EXERCISE MATERIALS →
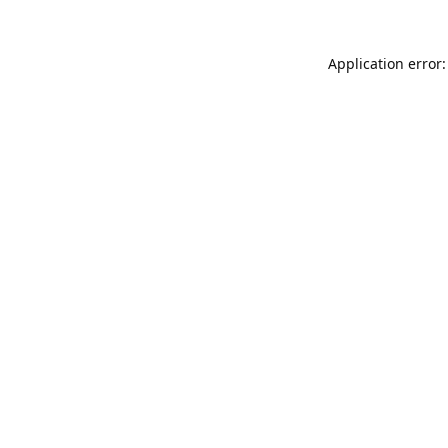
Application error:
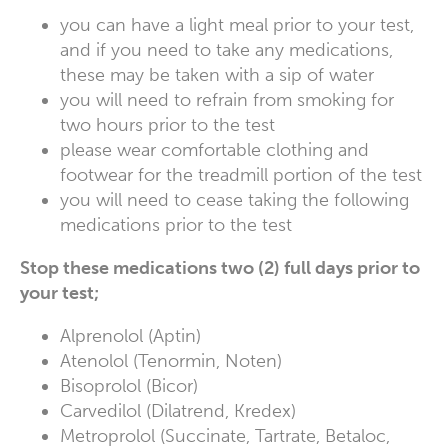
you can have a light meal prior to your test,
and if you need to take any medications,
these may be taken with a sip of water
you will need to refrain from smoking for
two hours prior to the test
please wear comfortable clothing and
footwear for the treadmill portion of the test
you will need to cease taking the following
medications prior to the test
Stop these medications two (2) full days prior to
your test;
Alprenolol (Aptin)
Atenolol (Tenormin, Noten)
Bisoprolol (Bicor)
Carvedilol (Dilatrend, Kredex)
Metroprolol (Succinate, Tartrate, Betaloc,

* * *

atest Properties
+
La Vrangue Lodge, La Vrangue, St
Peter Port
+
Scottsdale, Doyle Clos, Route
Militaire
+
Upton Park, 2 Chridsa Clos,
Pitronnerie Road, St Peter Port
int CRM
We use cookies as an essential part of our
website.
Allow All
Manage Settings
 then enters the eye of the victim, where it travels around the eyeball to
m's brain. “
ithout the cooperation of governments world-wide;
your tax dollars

TASK STATEMENT → Whenever a line in the records above contains the string "your", copy that line.

SOLUTION FOR THIS EXERCISE →
you can have a light meal prior to your test,
your test;
your tax dollars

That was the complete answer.